[Pixel coordinate listings]
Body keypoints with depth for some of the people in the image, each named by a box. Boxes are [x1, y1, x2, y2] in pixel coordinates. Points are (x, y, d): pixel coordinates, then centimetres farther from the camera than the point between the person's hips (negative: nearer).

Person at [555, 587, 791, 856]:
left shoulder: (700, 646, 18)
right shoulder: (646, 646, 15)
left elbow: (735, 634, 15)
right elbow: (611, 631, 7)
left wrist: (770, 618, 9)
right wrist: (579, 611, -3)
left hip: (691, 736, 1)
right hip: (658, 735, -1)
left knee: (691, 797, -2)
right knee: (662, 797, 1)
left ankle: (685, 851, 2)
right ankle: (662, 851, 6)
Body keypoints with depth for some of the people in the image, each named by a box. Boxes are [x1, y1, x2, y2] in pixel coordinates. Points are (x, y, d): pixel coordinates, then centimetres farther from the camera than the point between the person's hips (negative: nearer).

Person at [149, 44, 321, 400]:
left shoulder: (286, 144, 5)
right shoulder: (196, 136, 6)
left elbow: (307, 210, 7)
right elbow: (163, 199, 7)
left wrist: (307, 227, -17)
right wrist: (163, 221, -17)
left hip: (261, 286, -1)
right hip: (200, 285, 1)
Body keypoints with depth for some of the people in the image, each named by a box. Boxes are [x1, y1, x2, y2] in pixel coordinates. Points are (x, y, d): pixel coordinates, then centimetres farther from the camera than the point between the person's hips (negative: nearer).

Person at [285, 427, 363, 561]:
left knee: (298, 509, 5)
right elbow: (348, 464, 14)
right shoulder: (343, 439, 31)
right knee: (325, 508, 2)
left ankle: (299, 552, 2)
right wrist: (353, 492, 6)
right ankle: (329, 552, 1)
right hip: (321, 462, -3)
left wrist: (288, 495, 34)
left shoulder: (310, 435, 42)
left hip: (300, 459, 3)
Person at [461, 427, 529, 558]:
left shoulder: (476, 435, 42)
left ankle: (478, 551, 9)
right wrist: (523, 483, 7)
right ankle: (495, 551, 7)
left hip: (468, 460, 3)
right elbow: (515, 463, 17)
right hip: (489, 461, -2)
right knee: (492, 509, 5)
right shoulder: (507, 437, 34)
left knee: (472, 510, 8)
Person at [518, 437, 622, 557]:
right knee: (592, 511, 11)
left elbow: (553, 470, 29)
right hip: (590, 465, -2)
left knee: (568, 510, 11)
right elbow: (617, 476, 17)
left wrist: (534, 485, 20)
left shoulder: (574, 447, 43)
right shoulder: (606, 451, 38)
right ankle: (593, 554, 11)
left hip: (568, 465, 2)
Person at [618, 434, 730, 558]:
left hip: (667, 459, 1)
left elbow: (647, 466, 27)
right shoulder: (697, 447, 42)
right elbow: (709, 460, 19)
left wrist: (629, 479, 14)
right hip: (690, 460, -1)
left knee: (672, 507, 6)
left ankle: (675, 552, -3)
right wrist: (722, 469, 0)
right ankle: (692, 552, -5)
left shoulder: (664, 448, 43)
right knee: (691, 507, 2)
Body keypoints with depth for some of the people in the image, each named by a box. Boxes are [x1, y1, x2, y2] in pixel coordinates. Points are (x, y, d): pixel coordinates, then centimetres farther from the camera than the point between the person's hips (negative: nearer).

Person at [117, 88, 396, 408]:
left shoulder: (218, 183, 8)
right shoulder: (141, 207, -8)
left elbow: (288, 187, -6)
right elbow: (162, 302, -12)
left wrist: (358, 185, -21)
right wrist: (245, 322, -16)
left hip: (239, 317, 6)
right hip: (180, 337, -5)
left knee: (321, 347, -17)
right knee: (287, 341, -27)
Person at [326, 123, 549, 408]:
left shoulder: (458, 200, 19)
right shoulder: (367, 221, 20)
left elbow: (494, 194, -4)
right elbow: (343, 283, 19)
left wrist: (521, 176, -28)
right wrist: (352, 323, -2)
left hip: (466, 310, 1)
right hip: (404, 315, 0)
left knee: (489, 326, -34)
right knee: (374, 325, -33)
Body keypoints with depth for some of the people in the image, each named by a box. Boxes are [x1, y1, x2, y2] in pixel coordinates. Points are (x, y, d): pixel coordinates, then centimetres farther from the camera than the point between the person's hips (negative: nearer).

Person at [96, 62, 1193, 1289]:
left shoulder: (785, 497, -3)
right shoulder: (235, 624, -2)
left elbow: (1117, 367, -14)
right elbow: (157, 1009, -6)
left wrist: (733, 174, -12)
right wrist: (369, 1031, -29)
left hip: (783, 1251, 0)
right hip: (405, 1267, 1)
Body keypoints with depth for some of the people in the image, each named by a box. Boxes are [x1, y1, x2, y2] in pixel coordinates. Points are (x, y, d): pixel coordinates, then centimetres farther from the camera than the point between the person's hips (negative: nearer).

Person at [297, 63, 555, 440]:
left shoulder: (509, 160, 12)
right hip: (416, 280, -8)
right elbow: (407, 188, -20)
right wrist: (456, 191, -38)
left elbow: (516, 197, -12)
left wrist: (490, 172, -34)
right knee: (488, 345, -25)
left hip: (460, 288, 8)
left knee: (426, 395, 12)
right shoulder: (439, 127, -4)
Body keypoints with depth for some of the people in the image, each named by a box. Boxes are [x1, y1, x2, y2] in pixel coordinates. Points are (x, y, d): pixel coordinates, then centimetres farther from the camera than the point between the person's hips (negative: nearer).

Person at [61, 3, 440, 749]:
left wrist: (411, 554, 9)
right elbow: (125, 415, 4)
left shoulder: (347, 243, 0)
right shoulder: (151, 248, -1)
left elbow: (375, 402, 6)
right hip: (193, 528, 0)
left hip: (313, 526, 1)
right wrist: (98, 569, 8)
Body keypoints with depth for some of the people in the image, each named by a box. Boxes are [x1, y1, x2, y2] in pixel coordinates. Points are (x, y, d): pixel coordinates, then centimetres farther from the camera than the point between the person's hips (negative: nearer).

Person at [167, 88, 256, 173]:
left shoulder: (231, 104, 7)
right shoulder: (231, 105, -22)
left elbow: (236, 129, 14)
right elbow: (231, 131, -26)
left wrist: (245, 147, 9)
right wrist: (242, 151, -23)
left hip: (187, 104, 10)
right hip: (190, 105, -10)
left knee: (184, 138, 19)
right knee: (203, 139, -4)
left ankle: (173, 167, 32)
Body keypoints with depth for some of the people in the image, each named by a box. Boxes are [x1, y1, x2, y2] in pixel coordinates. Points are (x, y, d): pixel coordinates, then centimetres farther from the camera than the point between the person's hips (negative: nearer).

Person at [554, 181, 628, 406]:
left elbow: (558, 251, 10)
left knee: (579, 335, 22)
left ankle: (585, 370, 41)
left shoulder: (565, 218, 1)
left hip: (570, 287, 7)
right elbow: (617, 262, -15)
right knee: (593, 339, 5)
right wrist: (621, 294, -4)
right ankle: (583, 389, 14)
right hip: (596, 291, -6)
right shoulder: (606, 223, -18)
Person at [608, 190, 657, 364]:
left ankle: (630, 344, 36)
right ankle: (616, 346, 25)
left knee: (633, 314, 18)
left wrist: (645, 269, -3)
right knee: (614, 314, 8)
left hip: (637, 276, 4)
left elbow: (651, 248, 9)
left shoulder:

[What is being asked]
Above are the records; from them, give again exactly the lines from the one containing "left knee: (691, 797, -2)" to the one containing "left ankle: (478, 551, 9)", both lines included, and nothing more.

[Response box]
left knee: (691, 797, -2)
right knee: (662, 797, 1)
left ankle: (685, 851, 2)
right ankle: (662, 851, 6)
Body keypoints with depth for some of the people in the image, each named by a box. Boxes are [x1, y1, x2, y2] in pixel coordinates. Points are (x, y, d): pixel coordinates, then centimetres farther from the camera than the point between the person's hips (negative: nearer).

Person at [149, 44, 321, 400]:
left shoulder: (286, 144, 5)
right shoulder: (196, 136, 6)
left elbow: (307, 210, 7)
right elbow: (163, 199, 7)
left wrist: (307, 227, -17)
right wrist: (163, 221, -17)
left hip: (261, 286, -1)
right hip: (200, 285, 1)
Body keypoints with depth for some of the people in the image, each named by a box. Boxes are [x1, y1, x2, y2] in pixel coordinates. Points are (x, y, d): pixel coordinates, then centimetres farther from the camera than the point between the person's hips (negative: nearer).

Person at [285, 427, 363, 561]:
left knee: (298, 509, 5)
right elbow: (348, 464, 14)
right shoulder: (343, 439, 31)
right knee: (325, 508, 2)
left ankle: (299, 552, 2)
right wrist: (353, 492, 6)
right ankle: (329, 552, 1)
right hip: (321, 462, -3)
left wrist: (288, 495, 34)
left shoulder: (310, 435, 42)
left hip: (300, 459, 3)
Person at [461, 427, 529, 558]:
left shoulder: (476, 435, 42)
left ankle: (478, 551, 9)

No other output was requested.